===== Data for review

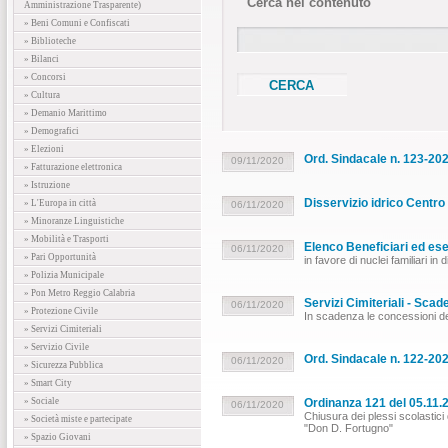
Cerca nel contenuto
Amministrazione Trasparente)
» Beni Comuni e Confiscati
» Biblioteche
» Bilanci
» Concorsi
» Cultura
» Demanio Marittimo
» Demografici
» Elezioni
Ord. Sindacale n. 123-2020
09/11/2020
» Fatturazione elettronica
» Istruzione
Disservizio idrico Centro
» L'Europa in città
06/11/2020
» Minoranze Linguistiche
» Mobilità e Trasporti
Elenco Beneficiari ed ese
06/11/2020
» Pari Opportunità
in favore di nuclei familiari in di
» Polizia Municipale
» Pon Metro Reggio Calabria
Servizi Cimiteriali - Sca
06/11/2020
» Protezione Civile
In scadenza le concessioni dei
» Servizi Cimiteriali
» Servizio Civile
Ord. Sindacale n. 122-20
06/11/2020
» Sicurezza Pubblica
» Smart City
» Sociale
Ordinanza 121 del 05.11.2
06/11/2020
Chiusura dei plessi scolastic
» Società miste e partecipate
"Don D. Fortugno"
» Spazio Giovani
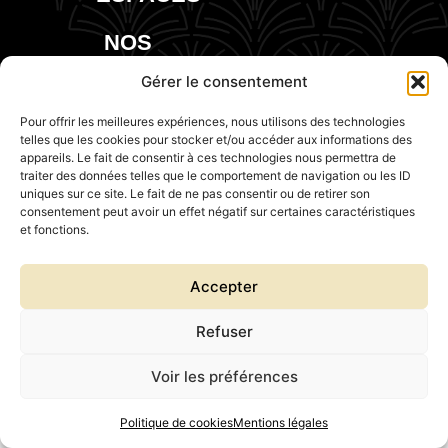
NOS
EVENTS
Gérer le consentement
Pour offrir les meilleures expériences, nous utilisons des technologies
telles que les cookies pour stocker et/ou accéder aux informations des
appareils. Le fait de consentir à ces technologies nous permettra de
traiter des données telles que le comportement de navigation ou les ID
uniques sur ce site. Le fait de ne pas consentir ou de retirer son
consentement peut avoir un effet négatif sur certaines caractéristiques
et fonctions.
Accepter
Refuser
Voir les préférences
Politique de cookies
Mentions légales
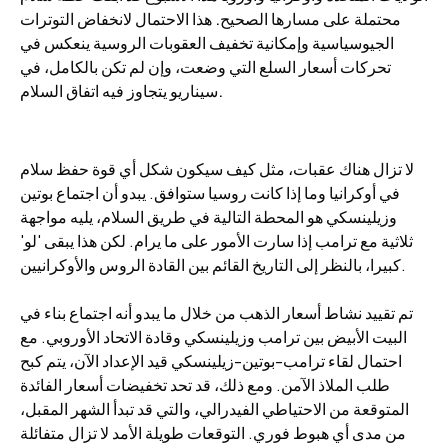
محتملة على مسارها الصحيح. هذا الاحتمال لانخفاض التوترات
الجيوسياسية وإمكانية تخفيف العقوبات الروسية ينعكس في
تحركات أسعار السلع التي وضعت، وإن لم تكن بالكامل، في
سيناريو يتجاوز فيه اتفاق السلام.
لا تزال هناك عقبات، مثل كيف سيكون شكل أي قوة حفظ سلام
في أوكرانيا وما إذا كانت روسيا ستوافق. يبدو أن اجتماع بوتين
وزيلينسكي هو المحطة التالية في طريق السلام، يليه مواجهة
ثلاثية مع ترامب إذا سارت الأمور على ما يرام. لكن هذا يبقى 'لو'
كبيرا، بالنظر إلى التاريخ القائم بين القادة الروس والأوكرانيين.
تم تقييد نشاط أسعار الذهب من خلال ما يبدو أنه اجتماع بناء في
البيت الأبيض بين ترامب وزيلينسكي وقادة الاتحاد الأوروبي. مع
احتمال لقاء ترامب-بوتين-زيلينسكي قيد الإعداد الآن، يتم كبح
طلب الملاذ الآمن. ومع ذلك، قد تحد تخفيضات أسعار الفائدة
المتوقعة من الاحتياطي الفيدرالي، والتي قد تبدأ الشهر المقبل،
من مدى أي هبوط فوري. التوقعات طويلة الأمد لا تزال متفائلة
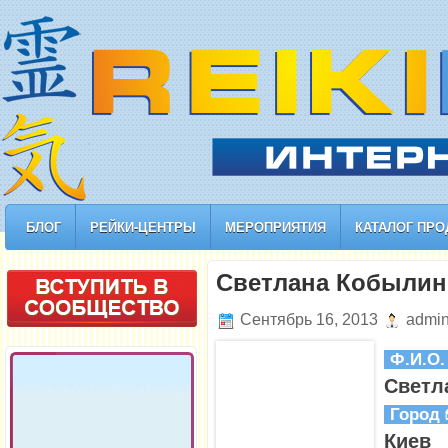
БЛОГ
РЕЙКИ-ЦЕНТРЫ
МЕРОПРИЯТИЯ
КАТАЛОГ ПРО
Светлана Кобылин
Сентябрь 16, 2013
admi
Ф.И.О
Светл
Город
Киев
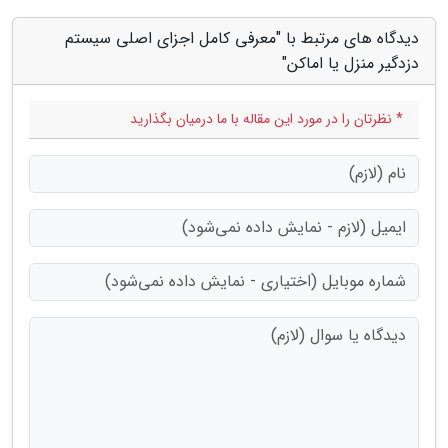
دیدگاه های مرتبط با "معرفی کامل اجزای اصلی سیستم
دزدگیر منزل یا اماکن"
* نظرتان را در مورد این مقاله با ما درمیان بگذارید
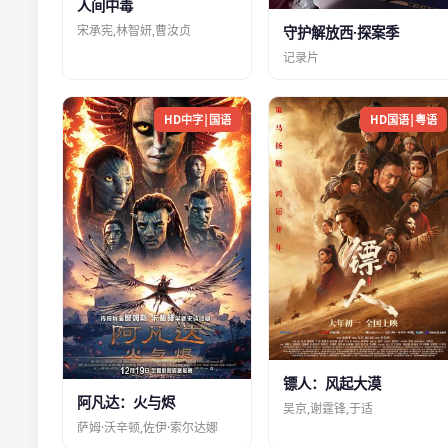
人间中毒
宋承宪,林智妍,曹汝贞
守护解放西·探案季
记录片
HD中字|国语
HD国语|粤语
镖人：风起大漠
阿凡达：火与烬
吴京,谢霆锋,于适
萨姆·沃辛顿,佐伊·索尔达娜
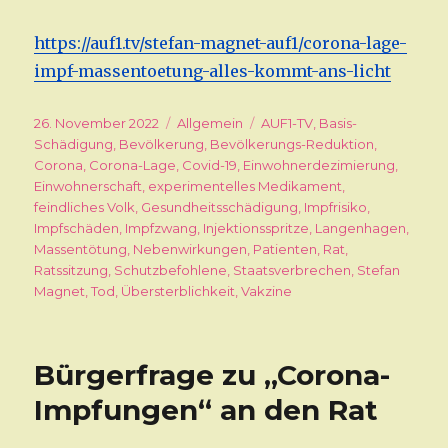
https://auf1.tv/stefan-magnet-auf1/corona-lage-
impf-massentoetung-alles-kommt-ans-licht
Veröffentlicht
26. November 2022
Kategorien
Allgemein
Schlagwörter
AUF1-TV
,
Basis-
am
Schädigung
,
Bevölkerung
,
Bevölkerungs-Reduktion
,
Corona
,
Corona-Lage
,
Covid-19
,
Einwohnerdezimierung
,
Einwohnerschaft
,
experimentelles Medikament
,
feindliches Volk
,
Gesundheitsschädigung
,
Impfrisiko
,
Impfschäden
,
Impfzwang
,
Injektionsspritze
,
Langenhagen
,
Massentötung
,
Nebenwirkungen
,
Patienten
,
Rat
,
Ratssitzung
,
Schutzbefohlene
,
Staatsverbrechen
,
Stefan
Magnet
,
Tod
,
Übersterblichkeit
,
Vakzine
Bürgerfrage zu „Corona-
Impfungen“ an den Rat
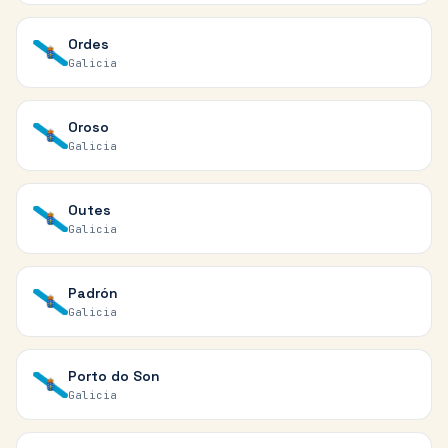
Ordes
Galicia
Oroso
Galicia
Outes
Galicia
Padrón
Galicia
Porto do Son
Galicia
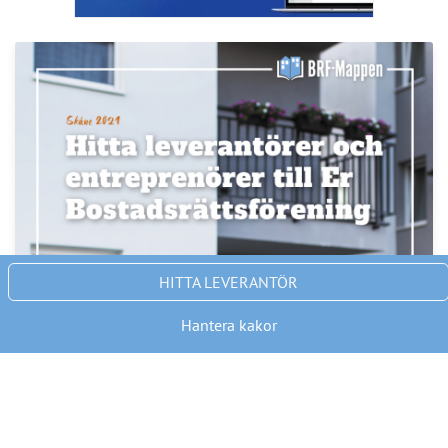
Nyhetsbrev
Håll dig uppdaterad med de senaste
BRF-nyheterna
PRENUMERERA
ANNONS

==========

Problem: Word for word, give again the lines from the line holding "Schlagwörter" through the last line of the material, both included; pictures are not part of the copy.

Answer to this problem:
Schlagwörter
AUF1-TV
,
Basis-
am
Schädigung
,
Bevölkerung
,
Bevölkerungs-Reduktion
,
Corona
,
Corona-Lage
,
Covid-19
,
Einwohnerdezimierung
,
Einwohnerschaft
,
experimentelles Medikament
,
feindliches Volk
,
Gesundheitsschädigung
,
Impfrisiko
,
Impfschäden
,
Impfzwang
,
Injektionsspritze
,
Langenhagen
,
Massentötung
,
Nebenwirkungen
,
Patienten
,
Rat
,
Ratssitzung
,
Schutzbefohlene
,
Staatsverbrechen
,
Stefan
Magnet
,
Tod
,
Übersterblichkeit
,
Vakzine
Bürgerfrage zu „Corona-
Impfungen“ an den Rat
Ordes
Galicia
Oroso
Galicia
Outes
Galicia
Padrón
Galicia
Porto do Son
Galicia
Nyhetsbrev
Håll dig uppdaterad med de senaste
BRF-nyheterna
PRENUMERERA
ANNONS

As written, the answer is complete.